= WHAT IS NEEDED =
From the listing below, copy only the lines from the line that contains "46: (107, 97)" to the line that contains "69: (233, 43)", counting those two lines as part of the copy.

= RAW DATA =
BEGIN

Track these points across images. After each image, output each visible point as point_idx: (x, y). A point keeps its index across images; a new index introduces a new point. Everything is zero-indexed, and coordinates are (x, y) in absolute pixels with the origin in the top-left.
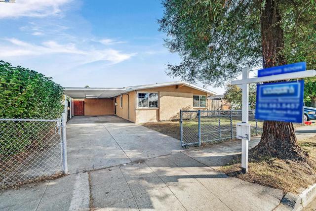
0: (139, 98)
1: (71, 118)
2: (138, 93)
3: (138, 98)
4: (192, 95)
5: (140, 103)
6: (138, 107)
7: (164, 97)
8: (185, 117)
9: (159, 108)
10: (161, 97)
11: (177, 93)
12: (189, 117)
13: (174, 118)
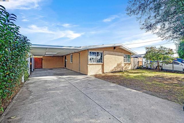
1: (32, 71)
3: (89, 56)
6: (89, 63)
7: (107, 55)
8: (119, 70)
9: (103, 63)
10: (105, 55)
11: (115, 52)
12: (121, 70)
13: (112, 70)
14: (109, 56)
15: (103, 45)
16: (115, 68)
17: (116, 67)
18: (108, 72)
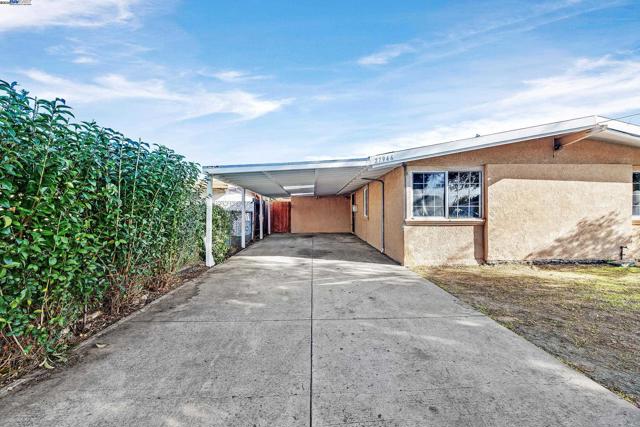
0: (415, 187)
1: (261, 238)
2: (411, 172)
3: (410, 191)
4: (629, 172)
5: (417, 203)
6: (410, 217)
7: (504, 182)
8: (592, 252)
9: (485, 218)
10: (493, 183)
11: (560, 166)
12: (614, 256)
13: (541, 253)
14: (518, 186)
15: (478, 136)
16: (559, 240)
17: (571, 239)
18: (510, 258)
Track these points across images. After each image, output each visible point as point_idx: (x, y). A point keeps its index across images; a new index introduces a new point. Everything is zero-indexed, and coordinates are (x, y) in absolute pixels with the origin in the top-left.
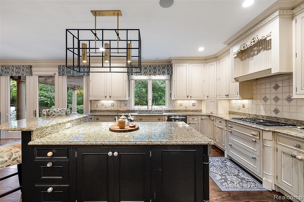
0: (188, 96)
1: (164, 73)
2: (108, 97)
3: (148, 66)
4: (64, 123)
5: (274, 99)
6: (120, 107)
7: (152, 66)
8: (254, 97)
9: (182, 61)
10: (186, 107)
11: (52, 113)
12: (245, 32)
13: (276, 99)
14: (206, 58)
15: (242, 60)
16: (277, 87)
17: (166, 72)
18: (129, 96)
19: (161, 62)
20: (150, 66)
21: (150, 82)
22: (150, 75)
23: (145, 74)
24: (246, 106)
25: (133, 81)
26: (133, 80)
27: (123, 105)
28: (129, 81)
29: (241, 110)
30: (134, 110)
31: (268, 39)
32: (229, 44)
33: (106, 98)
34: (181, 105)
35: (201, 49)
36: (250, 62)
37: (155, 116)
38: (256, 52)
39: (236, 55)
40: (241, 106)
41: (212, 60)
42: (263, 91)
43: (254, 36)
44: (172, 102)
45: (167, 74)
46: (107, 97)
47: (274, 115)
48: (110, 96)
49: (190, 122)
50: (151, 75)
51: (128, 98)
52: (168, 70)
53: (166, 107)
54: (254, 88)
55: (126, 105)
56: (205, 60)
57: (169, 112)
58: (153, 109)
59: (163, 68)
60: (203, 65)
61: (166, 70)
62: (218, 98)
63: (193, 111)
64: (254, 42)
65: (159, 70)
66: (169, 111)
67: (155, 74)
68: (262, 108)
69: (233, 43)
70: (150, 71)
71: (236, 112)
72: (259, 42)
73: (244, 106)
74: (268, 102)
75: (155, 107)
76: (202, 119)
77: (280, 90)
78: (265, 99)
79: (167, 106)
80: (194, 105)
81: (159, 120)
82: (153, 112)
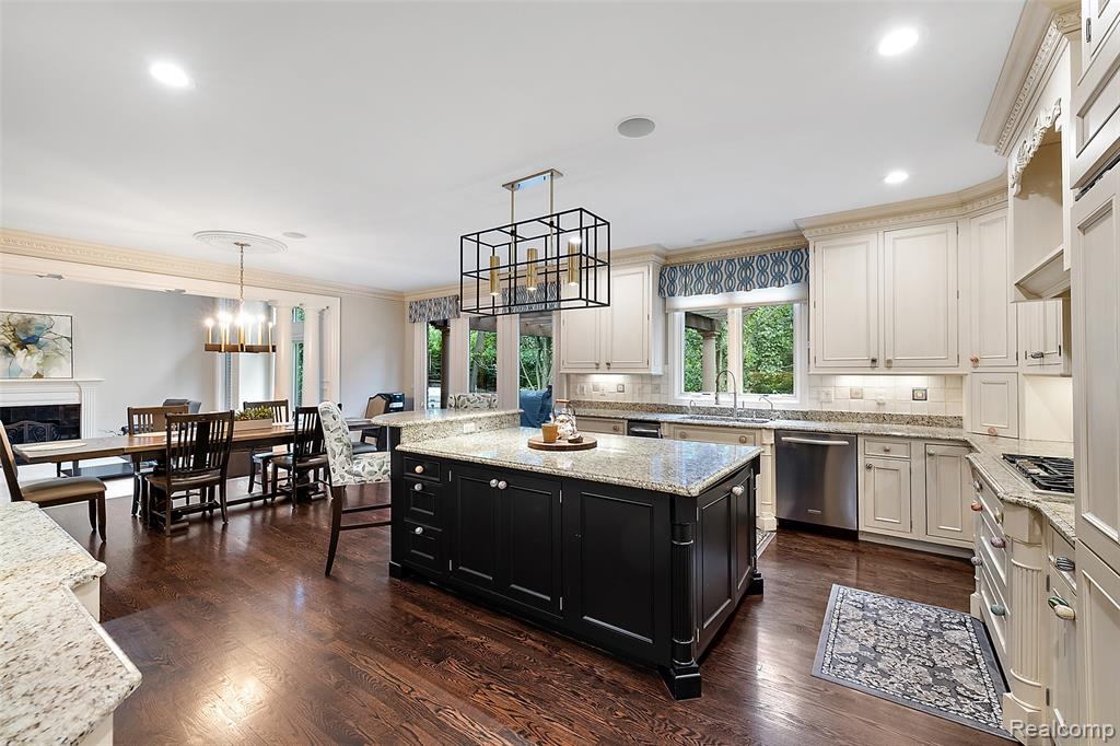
0: (874, 361)
1: (779, 280)
2: (603, 365)
3: (725, 262)
4: (460, 422)
6: (641, 394)
7: (736, 261)
9: (847, 227)
10: (879, 404)
11: (463, 402)
14: (964, 198)
17: (787, 275)
18: (666, 362)
19: (769, 241)
20: (730, 261)
21: (733, 312)
22: (730, 290)
23: (714, 288)
25: (677, 313)
26: (677, 310)
27: (648, 388)
28: (666, 315)
30: (681, 407)
32: (996, 142)
33: (597, 368)
34: (856, 395)
35: (897, 178)
37: (728, 426)
41: (991, 201)
44: (818, 381)
45: (790, 282)
46: (601, 366)
48: (608, 364)
49: (869, 461)
50: (732, 291)
51: (663, 368)
52: (796, 267)
53: (794, 402)
55: (657, 389)
56: (963, 203)
57: (805, 419)
58: (739, 406)
59: (778, 261)
60: (952, 228)
61: (790, 267)
62: (1022, 369)
63: (913, 420)
65: (762, 271)
66: (805, 416)
67: (746, 284)
70: (730, 276)
75: (746, 400)
76: (930, 455)
79: (798, 396)
80: (919, 396)
81: (741, 441)
82: (740, 415)
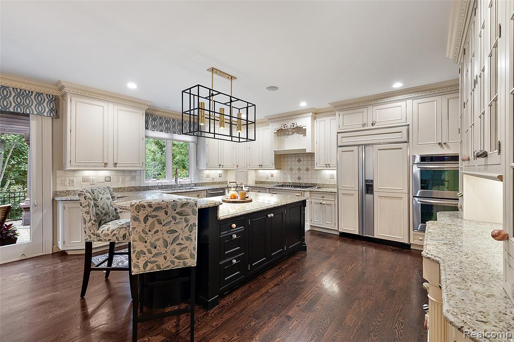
0: (220, 165)
2: (111, 164)
3: (171, 120)
5: (297, 170)
7: (176, 121)
8: (282, 167)
10: (213, 179)
12: (287, 116)
13: (299, 169)
15: (278, 136)
16: (299, 161)
20: (173, 120)
21: (170, 142)
22: (174, 133)
23: (167, 130)
24: (274, 175)
27: (129, 178)
29: (269, 179)
31: (304, 128)
32: (269, 119)
33: (105, 167)
36: (286, 139)
37: (195, 191)
38: (291, 133)
39: (276, 131)
40: (270, 176)
42: (289, 163)
43: (294, 121)
44: (199, 171)
46: (109, 165)
47: (297, 181)
48: (115, 164)
54: (282, 160)
55: (134, 178)
62: (248, 168)
63: (219, 183)
64: (293, 126)
68: (289, 176)
69: (274, 120)
70: (174, 127)
71: (264, 182)
72: (297, 127)
73: (272, 176)
74: (293, 172)
75: (181, 181)
77: (301, 162)
78: (291, 169)
79: (193, 178)
81: (198, 196)
82: (179, 187)
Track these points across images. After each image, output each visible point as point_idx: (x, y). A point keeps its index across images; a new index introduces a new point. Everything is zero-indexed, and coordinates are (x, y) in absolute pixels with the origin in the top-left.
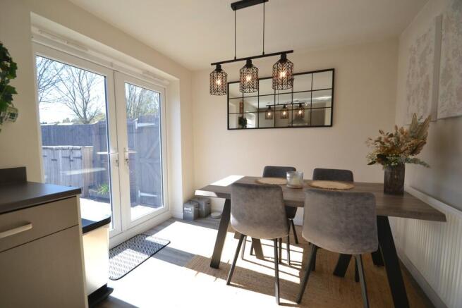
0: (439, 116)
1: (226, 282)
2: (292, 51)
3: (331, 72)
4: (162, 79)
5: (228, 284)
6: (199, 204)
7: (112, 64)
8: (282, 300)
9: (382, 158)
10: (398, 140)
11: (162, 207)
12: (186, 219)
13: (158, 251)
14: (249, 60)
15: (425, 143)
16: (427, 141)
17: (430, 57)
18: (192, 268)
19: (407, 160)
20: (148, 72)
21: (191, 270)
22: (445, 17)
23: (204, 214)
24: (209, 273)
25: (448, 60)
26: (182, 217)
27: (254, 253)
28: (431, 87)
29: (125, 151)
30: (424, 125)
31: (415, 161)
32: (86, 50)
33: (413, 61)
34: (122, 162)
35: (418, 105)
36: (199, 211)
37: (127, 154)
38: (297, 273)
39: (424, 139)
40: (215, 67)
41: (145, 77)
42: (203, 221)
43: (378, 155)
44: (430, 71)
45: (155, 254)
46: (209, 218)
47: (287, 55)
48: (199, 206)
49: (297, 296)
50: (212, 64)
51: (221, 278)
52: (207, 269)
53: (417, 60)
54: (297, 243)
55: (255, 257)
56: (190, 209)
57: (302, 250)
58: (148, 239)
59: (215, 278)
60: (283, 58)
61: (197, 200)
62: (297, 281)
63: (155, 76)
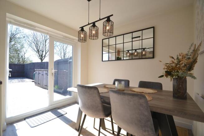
2: (112, 15)
3: (153, 29)
9: (168, 73)
14: (94, 23)
20: (66, 37)
32: (35, 28)
39: (196, 59)
43: (166, 72)
47: (110, 17)
50: (80, 28)
60: (108, 19)
63: (70, 38)
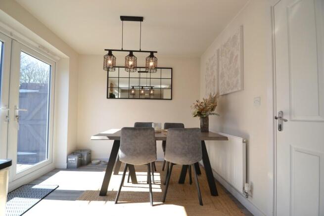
0: (220, 94)
1: (114, 202)
2: (156, 52)
3: (171, 70)
4: (55, 55)
5: (116, 203)
6: (81, 155)
7: (11, 34)
8: (154, 203)
9: (199, 114)
10: (205, 104)
11: (46, 160)
12: (69, 168)
13: (48, 194)
14: (131, 52)
15: (216, 105)
16: (217, 104)
17: (215, 67)
18: (85, 200)
19: (210, 114)
21: (84, 201)
22: (220, 50)
23: (86, 163)
24: (99, 200)
25: (223, 69)
26: (66, 167)
27: (130, 180)
28: (216, 81)
29: (16, 109)
30: (215, 98)
31: (213, 114)
33: (208, 69)
34: (12, 118)
35: (211, 89)
36: (81, 160)
37: (18, 111)
38: (159, 186)
39: (216, 103)
40: (107, 52)
41: (40, 50)
42: (86, 167)
43: (198, 112)
44: (215, 74)
45: (45, 197)
46: (90, 165)
48: (81, 156)
49: (162, 199)
50: (106, 50)
51: (109, 200)
52: (97, 198)
53: (210, 69)
54: (156, 171)
55: (131, 183)
56: (74, 159)
57: (159, 174)
58: (35, 187)
59: (105, 202)
60: (152, 54)
61: (80, 152)
62: (160, 191)
63: (48, 51)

END

= PROBLEM SOLUTION =
46: (107, 97)
47: (274, 115)
48: (110, 96)
49: (190, 122)
50: (151, 75)
51: (128, 98)
52: (168, 70)
53: (166, 107)
54: (254, 88)
55: (126, 105)
56: (205, 60)
57: (169, 112)
58: (153, 109)
59: (163, 68)
60: (203, 65)
61: (166, 70)
62: (218, 98)
63: (193, 111)
64: (254, 42)
65: (159, 70)
66: (169, 111)
67: (155, 74)
68: (262, 108)
69: (233, 43)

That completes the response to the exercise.